16/01/2026 0 Kommentare
Die Versuchung des Hl. Antonius
Die Versuchung des Hl. Antonius
# geistliche Impulse/Extrablatt MH

Die Versuchung des Hl. Antonius
Haben Sie schonmal so wie ich erlebt, dass das Leben in der Nachfolge Jesu nicht immer einfach ist, sondern Irritation und Orientierungslosigkeit kennt?
Dann befinden wir uns in guter Gesellschaft, denn heute feiert die Kirche den heiligen Antonius. 250 n. Chr. als Sohn wohlhabender Eltern geboren, wurde er eines Tages im Gottesdienst von einem Wort des Evangeliums gepackt: „Wenn du vollkommen sein willst, geh, verkauf deinen Besitz und gib ihn den Armen.“ Begeistert von der Radikalität dieses Anrufes verkaufte Antonius alles, was er besaß, und zog sich in die Wüste zurück, um ein Leben in Gebet und innerer Einkehr zu führen.
Doch bald schon prasselten ominöse Gefühle, Gedanken und innere Bilder nur so auf ihn ein: Mutlosigkeit, Verwirrung, Scham, Schwermut, Trägheit und immer wieder die Angst (Vita Antonii, Kap. 36).
Antonius ahnte, dass der Teufel und die „bösen Geister“ hinter seiner Bedrängnis steckten. Drei seiner Tipps im Umgang mit diesen Kräften finde ich als Jesuit besonders hilfreich:
1. Sich in Gottvertrauen üben: „Habt keine Furcht, lasst euch nicht einschüchtern!“ (Kap. 35)
Immer wieder betont Antonius, dass wir keine Angst vor den „bösen Geistern“ haben müssen. Denn genau das ist ihr Ziel: Die Seele einschüchtern. Dagegen können wir uns im Vertrauen auf Gott üben: „Wir wollen überlegen und immer beherzigen, dass die Feinde uns nichts tun werden, da der Herr mit uns ist.“ (Kap. 42) Die bösen Geister machen sich laut Antonius mächtiger als sie sind. Tatsächlich ist es aber so, dass „ein Dämon nichts gegen einen Christen vermag“ (Kap. 42). Antonius empfiehlt daher Vertrauen, Gelassenheit und Freude.
2. Standhaft bleiben: „Ich aber betete und blieb, unbeweglich in meinem Sinne.“ (Kap. 39)
Wir können den schlechten Gedanken, die von den bösen Geistern angekurbelt werden, den Eintritt in die Seele möglichst versperren. Dann ruhig und geduldig darauf warten, dass sie vorbeigehen, und die Nähe Jesu im Gebet suchen: „Durch Gebete wurden sie verjagt im Namen des Herrn.“ (Kap. 39)
3. Impulse prüfen: „Wer bist du und woher kommst du?“ (Kap. 43)

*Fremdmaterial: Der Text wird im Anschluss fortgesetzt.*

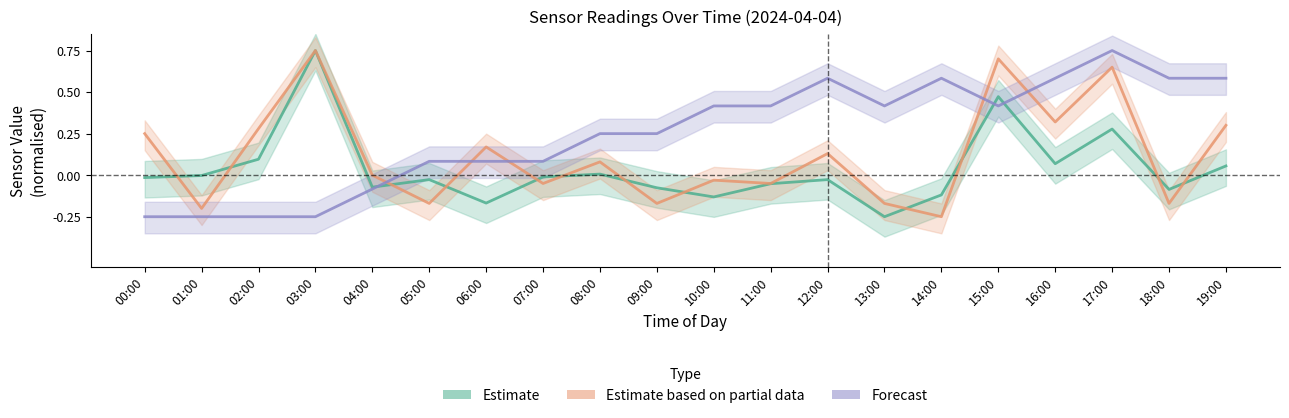

At how many categories does at least one series exceed 0?

18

Oft ist es in der Praxis nicht leicht zu sagen, welche Gedanken und Regungen von Gott kommen, welche gewissermaßen neutral sind und welche vom Bösen befeuert werden. Bei einem unklaren inneren Impuls empfiehlt Antonius daher innezuhalten, in sich hineinzuspüren und zu fragen: „Wer bist du und woher kommst du?“ (Kap. 43) Dem, was Unruhe und Furcht in der Seele verursacht, sollten wir nicht trauen. Das hingegen, was heilig ist und von Gott kommt, „erfolgt so ruhig und sanft, dass zugleich Freude und Fröhlichkeit und Mut in die Seele kommt“ (Kap. 35).
Ich wünsche uns von ganzem Herzen, immer wieder erleben zu dürfen, wie „Freude, Fröhlichkeit und Mut“, von denen Antonius spricht, „ruhig und sanft in die Seele kommen“. Das ist ein gutes Zeichen dafür, dass der Heilige Geist in uns wirkt und mit uns ist.